Job: Copy the listing below in full and skip every picture.

Data listing:
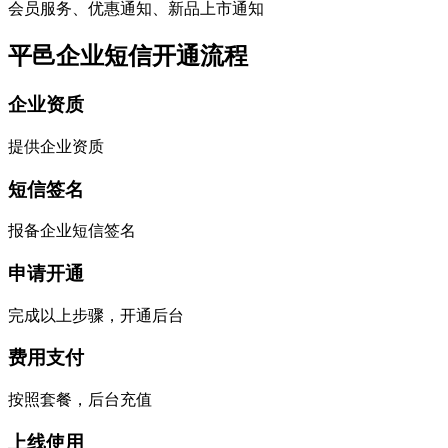
会员服务、优惠通知、新品上市通知
平邑企业短信开通流程
企业资质
提供企业资质
短信签名
报备企业短信签名
申请开通
完成以上步骤，开通后台
费用支付
按照套餐，后台充值
上线使用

Task output:
会员服务、优惠通知、新品上市通知
平邑企业短信开通流程
企业资质
提供企业资质
短信签名
报备企业短信签名
申请开通
完成以上步骤，开通后台
费用支付
按照套餐，后台充值
上线使用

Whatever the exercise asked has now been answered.